DELIA CAZARRÉ ALVEZ ( LITA) * 

IDENTIFICAÇÃO  ENTRE PESSOA E POESIA

 

 CArmen Maria Serralta

Carmen Maria Serralta**   

                                                   

               Delia Cazarré de Álvez nasceu em Melo, Uruguai, mas desde menina residiu em Rivera. Seu primeiro amor foi lecionar, professora de vocação, ensinou por muitos anos o idioma espanhol. Na literatura, abordou prosa e poesia.

               Em parceria com Mirtha Garat de Marin - de quem foi amiga e colega no Ensino Secundário em Rivera -, escreveu contos, ensaios e crônicas, e deste feliz encontro foram publicados os trabalhos - Imagen del gaucho e Breve interpretación de un mundo -, além de La mirada del tiempo, que é um ensaio sociocultural sobre a cidade e o departamento de Rivera. É interessante destacar que tanto Lita quanto Mirtha não eram riverenses de nascimento, mas ambas se sentiam riverenses de coração, e esse livro La mirada del tiempo foi uma importante contribuição ao estudo, bem como uma generosa retribuição ao lugar que carinhosamente as recebeu. Para ficarmos com as palavras das autoras: “Este estudo é uma visão, entre assombrada e meditativa, de um lugar que nos magnetizou. E quer contribuir a interpretar e a projetar o encanto deste mundo peculiar e sui-generis”. Nesse trabalho se mesclam, com naturalidade, o subjetivismo da crônica, a emoção da poesia, o rigor do ensaio e a objetividade da pesquisa. Em suma, as autoras conseguiram criar uma nova receita literária cujos ingredientes, bem dosados e temperados cativam, desde o início, o leitor.  

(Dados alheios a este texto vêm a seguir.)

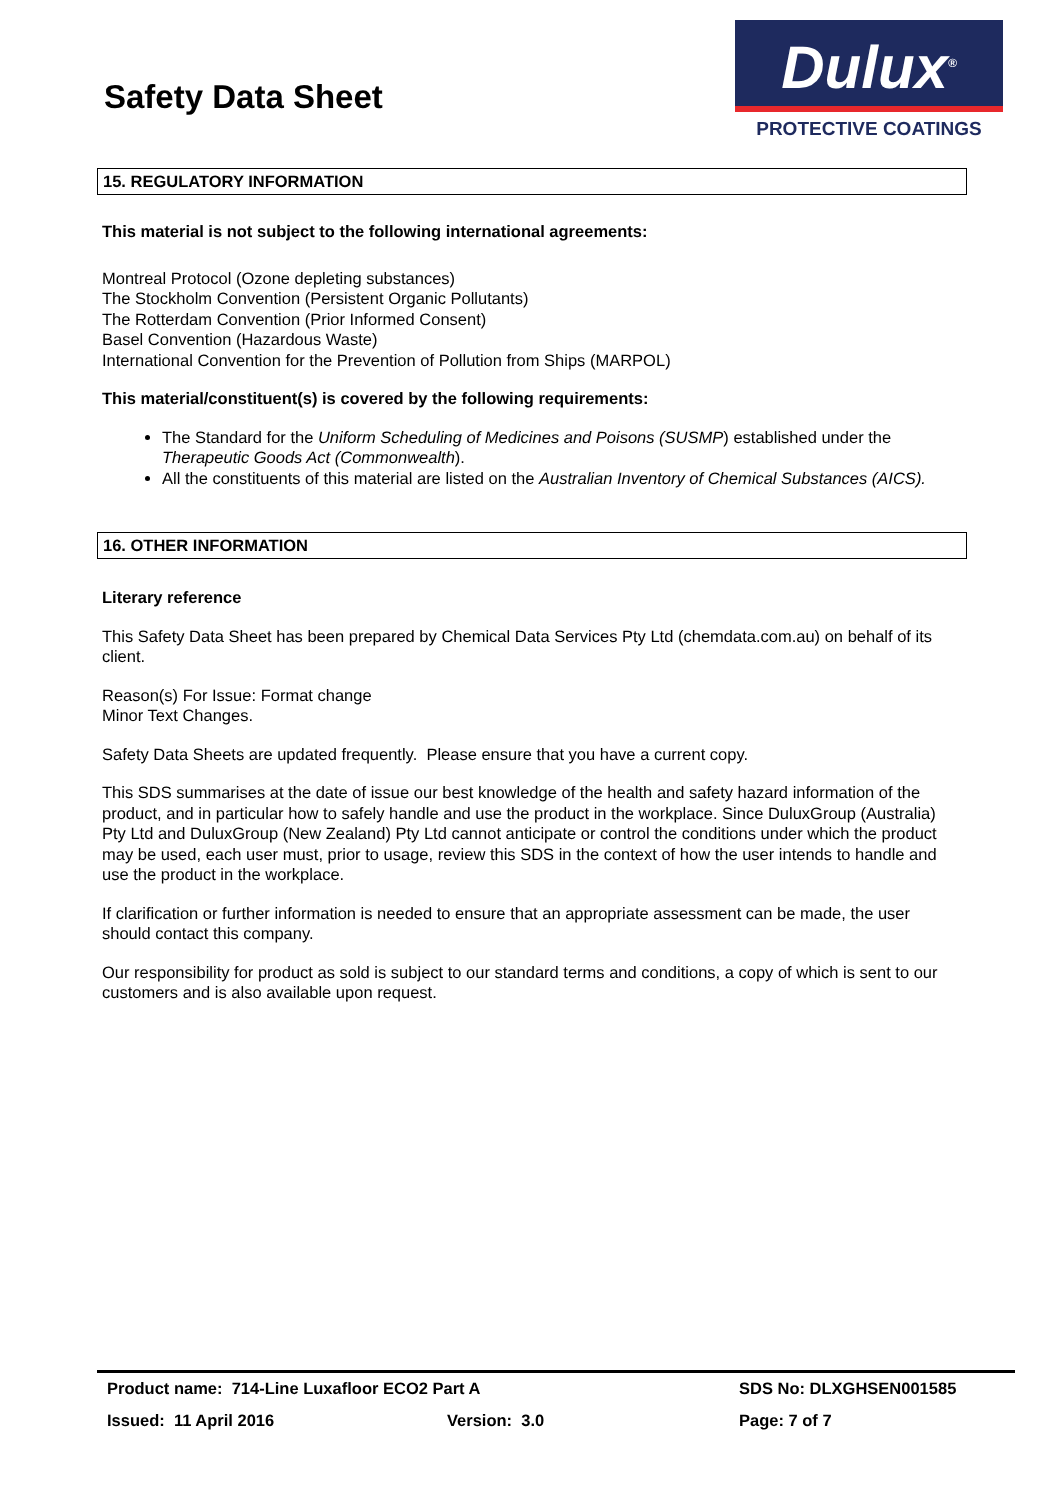Safety Data Sheet
Dulux<sup>®</sup>
PROTECTIVE COATINGS
15. REGULATORY INFORMATION
This material is not subject to the following international agreements:
Montreal Protocol (Ozone depleting substances)
The Stockholm Convention (Persistent Organic Pollutants)
The Rotterdam Convention (Prior Informed Consent)
Basel Convention (Hazardous Waste)
International Convention for the Prevention of Pollution from Ships (MARPOL)
This material/constituent(s) is covered by the following requirements:
The Standard for the Uniform Scheduling of Medicines and Poisons (SUSMP) established under the Therapeutic Goods Act (Commonwealth).
All the constituents of this material are listed on the Australian Inventory of Chemical Substances (AICS).
16. OTHER INFORMATION
Literary reference
This Safety Data Sheet has been prepared by Chemical Data Services Pty Ltd (chemdata.com.au) on behalf of its client.
Reason(s) For Issue: Format change
Minor Text Changes.
Safety Data Sheets are updated frequently. Please ensure that you have a current copy.
This SDS summarises at the date of issue our best knowledge of the health and safety hazard information of the product, and in particular how to safely handle and use the product in the workplace. Since DuluxGroup (Australia) Pty Ltd and DuluxGroup (New Zealand) Pty Ltd cannot anticipate or control the conditions under which the product may be used, each user must, prior to usage, review this SDS in the context of how the user intends to handle and use the product in the workplace.
If clarification or further information is needed to ensure that an appropriate assessment can be made, the user should contact this company.
Our responsibility for product as sold is subject to our standard terms and conditions, a copy of which is sent to our customers and is also available upon request.
Product name: 714-Line Luxafloor ECO2 Part A SDS No: DLXGHSEN001585
Issued: 11 April 2016 Version: 3.0 Page: 7 of 7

               Por outro lado, Delia Cazarré de Álvez é possuidora de uma intensa vivência lírica. Para quem teve o privilégio de conhecê-la na intimidade, logo chama a atenção a total impossibilidade de separar a pessoa da artista, o dado biográfico da realização poética.

               Existem correntes da crítica literária que pretendem dissociar o autor da obra, subestimando o sentimentalismo pessoal na obra de arte. O poeta francês, Paul Valéry, disse certa vez que, felizmente, o autor não é jamais o homem. Cazarré prova o contrário. Assim, a sensibilidade alerta, a fineza de sentimentos, a inteligência ágil, bem como uma atitude afirmativa diante da vida, e sensível diante de seus mistérios, são atributos comuns à mulher e à poeta.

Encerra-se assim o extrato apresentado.